In the Sushi episode, he goes to Nobu to meet celebrity chef and family friend Nobu Matsuhisa (pictured), who is going to teach him how to make sushi
How do you know when it’s done?’ he asks, pointing to a hash brown sizzling away. Patience, young grasshopper. All will be revealed in the next lesson, along with Boiling A Kettle and Ice Cubes The Easy Way.
Embarrassingly for us as a nation, there seems to be some kind of UK gastro theme going on, as Brooklyn explains to the world the inspiration behind his signature dishes such as his Fish & Chips Bagel and his Bangers & Mash with Onion Gravy.
‘English food is food that I grew up on,’ he says.
Of course he grew up with a family chef in situ when he was not eating at the finest restaurants with his parents.
In the Sushi episode, he goes to Nobu to meet celebrity chef and family friend Nobu Matsuhisa, who is going to teach him how to make sushi.
In the real world, it takes 15 years to become a sushi chef, but Brooklyn breezes through it in five minutes, aided by his personal collection of initialled Japanese knives, worth thousands of pounds.
‘Very important, very sharp,’ he says and by now viewers will have gleaned he is not talking about himself.
He meets other experts, such as LA chef Nancy Silverton and someone called Adam Perry Lang, who was Jeffrey Epstein’s chef, which is awkward, so let’s move on.

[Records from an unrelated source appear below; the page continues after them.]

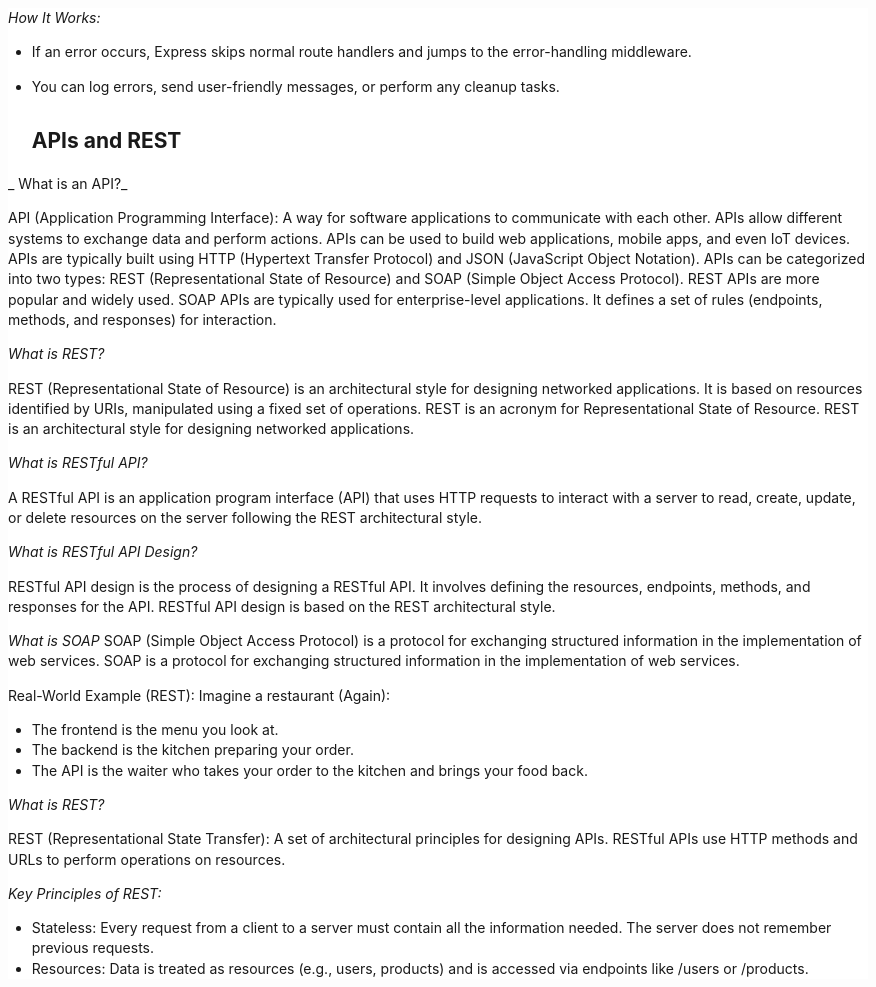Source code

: _How It Works:_

- If an error occurs, Express skips normal route handlers and jumps to the error-handling middleware.
- You can log errors, send user-friendly messages, or perform any cleanup tasks.

  ## APIs and REST

_ What is an API?_

API (Application Programming Interface): A way for software applications to communicate with each other. APIs allow different systems to exchange data and perform actions. APIs can be used to build web applications, mobile apps, and even IoT devices. APIs are typically built using HTTP (Hypertext Transfer Protocol) and JSON (JavaScript Object Notation). APIs can be categorized into two types: REST (Representational State of Resource) and SOAP (Simple Object Access Protocol). REST APIs are more popular and widely used. SOAP APIs are typically used for enterprise-level applications. It defines a set of rules (endpoints, methods, and responses) for interaction.

_What is REST?_

REST (Representational State of Resource) is an architectural style for designing networked applications. It is based on resources identified by URIs, manipulated using a fixed set of operations. REST is an acronym for Representational State of Resource. REST is an architectural style for designing networked applications.

_What is RESTful API?_

A RESTful API is an application program interface (API) that uses HTTP requests to interact with a server to read, create, update, or delete resources on the server following the REST architectural style.

_What is RESTful API Design?_

RESTful API design is the process of designing a RESTful API. It involves defining the resources, endpoints, methods, and responses for the API. RESTful API design is based on the REST architectural style.

_What is SOAP_
SOAP (Simple Object Access Protocol) is a protocol for exchanging structured information in the implementation of web services. SOAP is a protocol for exchanging structured information in the implementation of web services.

Real-World Example (REST):
Imagine a restaurant (Again):

- The frontend is the menu you look at.
- The backend is the kitchen preparing your order.
- The API is the waiter who takes your order to the kitchen and brings your food back.

_What is REST?_

REST (Representational State Transfer): A set of architectural principles for designing APIs. RESTful APIs use HTTP methods and URLs to perform operations on resources.

_Key Principles of REST:_

- Stateless: Every request from a client to a server must contain all the information needed. The server does not remember previous requests.
- Resources: Data is treated as resources (e.g., users, products) and is accessed via endpoints like /users or /products.
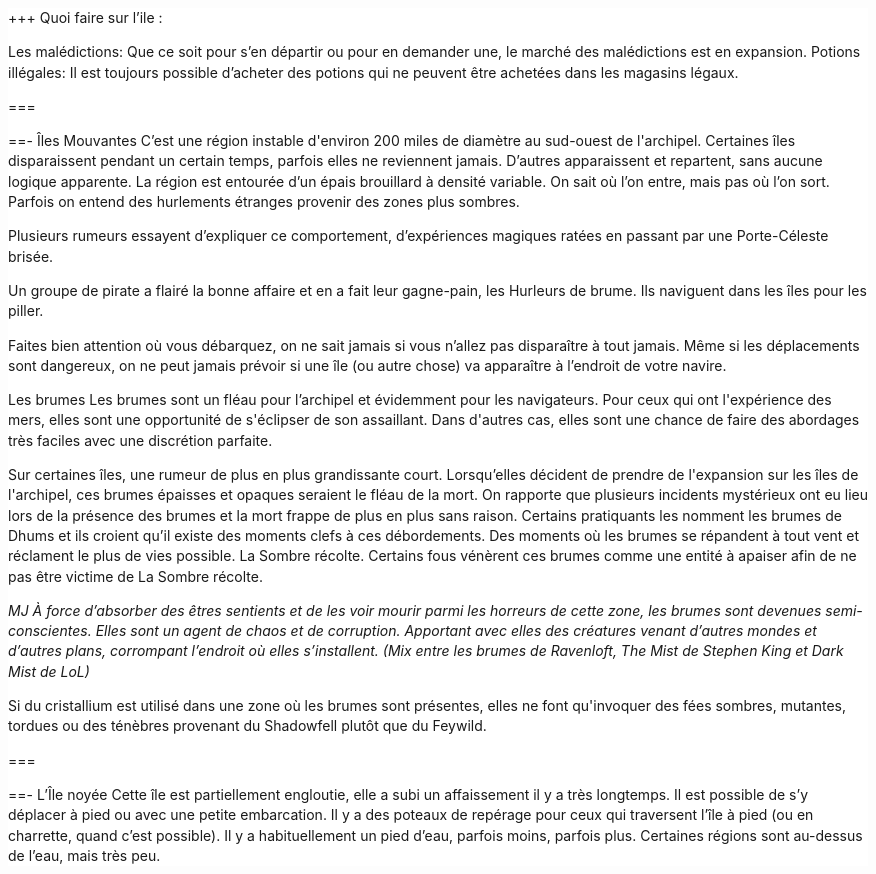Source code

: +++ Quoi faire sur l’ile :

Les malédictions: Que ce soit pour s’en départir ou pour en demander une, le marché des malédictions est en expansion.
Potions illégales: Il est toujours possible d’acheter des potions qui ne peuvent être achetées dans les magasins légaux.

===

==- Îles Mouvantes
C’est une région instable d'environ 200 miles de diamètre au sud-ouest de l'archipel. Certaines îles disparaissent pendant un certain temps, parfois elles ne reviennent jamais. D’autres apparaissent et repartent, sans aucune logique apparente. La région est entourée d’un épais  brouillard à densité variable. On sait où l’on entre, mais pas où l’on sort. Parfois on entend des hurlements étranges provenir des zones plus sombres.

Plusieurs rumeurs essayent d’expliquer ce comportement, d’expériences magiques ratées en passant par une Porte-Céleste brisée.

Un groupe de pirate a flairé la bonne affaire et en a fait leur gagne-pain, les Hurleurs de brume. Ils naviguent dans les îles pour les piller.

Faites bien attention où vous débarquez, on ne sait jamais si vous n’allez pas disparaître à tout jamais. Même si les déplacements sont dangereux, on ne peut jamais prévoir si une île (ou autre chose) va apparaître à l’endroit de votre navire.

Les brumes
Les brumes sont un fléau pour l’archipel et évidemment pour les navigateurs. Pour ceux qui ont l'expérience des mers, elles sont une opportunité de s'éclipser de son assaillant. Dans d'autres cas, elles sont une chance de faire des abordages très faciles avec une discrétion parfaite.

Sur certaines îles, une rumeur de plus en plus grandissante court. Lorsqu’elles décident de prendre de l'expansion sur les îles de l'archipel, ces brumes épaisses et opaques seraient le fléau de la mort. On rapporte que plusieurs incidents mystérieux ont eu lieu lors de la présence des brumes et la mort frappe de plus en plus sans raison.
Certains pratiquants les nomment les brumes de Dhums et ils croient qu’il existe des moments clefs à ces débordements. Des moments où les brumes se répandent à tout vent et réclament le plus de vies possible. La Sombre récolte. Certains fous vénèrent ces brumes comme une entité à apaiser afin de ne pas être victime de La Sombre récolte.

*MJ*
*À force d’absorber des êtres sentients et de les voir mourir parmi les horreurs de cette zone, les brumes sont devenues semi-conscientes. Elles sont un agent de chaos et de corruption. Apportant avec elles des créatures venant d’autres mondes et d’autres plans, corrompant l’endroit où elles s’installent. (Mix entre les brumes de Ravenloft, The Mist de Stephen King et Dark Mist de LoL)*

Si du cristallium est utilisé dans une zone où les brumes sont présentes, elles ne font qu'invoquer des fées sombres, mutantes, tordues ou des ténèbres provenant du Shadowfell plutôt que du Feywild.

===

==- L’Île noyée
Cette île est partiellement engloutie, elle a subi un affaissement il y a très longtemps. Il est possible de s’y déplacer à pied ou avec une petite embarcation. Il y a des poteaux de repérage pour ceux qui traversent l’île à pied (ou en charrette, quand c’est possible). Il y a habituellement un pied d’eau, parfois moins, parfois plus. Certaines régions sont au-dessus de l’eau, mais très peu.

He visits an English pub in Los Angeles, a question burning on his questing foodie lips.
‘How do you make mashed potatoes?’ he asks.
Brooklyn comes across as rather sweet, but as dim as a tomato. ‘Even you can do this recipe,’ Nancy Silverton says, showing him how to make a pecan tart.
Still, you have to wonder who or what Cookin’ With Brooklyn is for, given that there are no recipes, no instructions, no technique and precious little real cooking actually going on — just a bit of frying, boiling and assembly.
It’s a souffle of insubstantiality, pointless except to his most devoted fans. A cynic might conclude it’s just another half-baked attempt by Brooklyn to find some kind of famous-person career for himself; somewhere to bloom on the celebrity trellis in Hollywood.
He tried football when he was a teenager but didn’t score there. Then he was a photographer and in 2017 published a book of his photographs called What I See.
‘Elephants in Kenya. So hard to photograph, but incredible to see,’ he wrote. Well maybe now, he can pan-fry one instead.
In this scramble for celebrity, perhaps he just alighted on making a series called Cookin’ With Brooklyn because of the snappy title.
If he had been called something different, maybe the show and his entire life might have been different, too.
Tennis With Dennis. Golf with Rolf. Fighter Jet Flying With Ryan. Smelting With Elton. Let’s stop it there.
Yes, it must be crippling for young men and women with real talent in the photography and cooking fields to see this no-hoper bumbling around getting lots of attention and exposure, including a recent slot on The Late Show with family friend James Corden.
And every step forward paved by the success of his parents instead of the efforts of himself.
But, as the gem lettuce said to the radicchio, in a joke I don’t expect Brooklyn Beckham or his team to understand, it’s best not to be bitter. So let’s wish him well.
‘It’s a lot harder than you think,’ said Brooklyn to Nobu, when the master was showing him how to make sushi rolls. It is thinking that it was easy in the first place that is the problem here.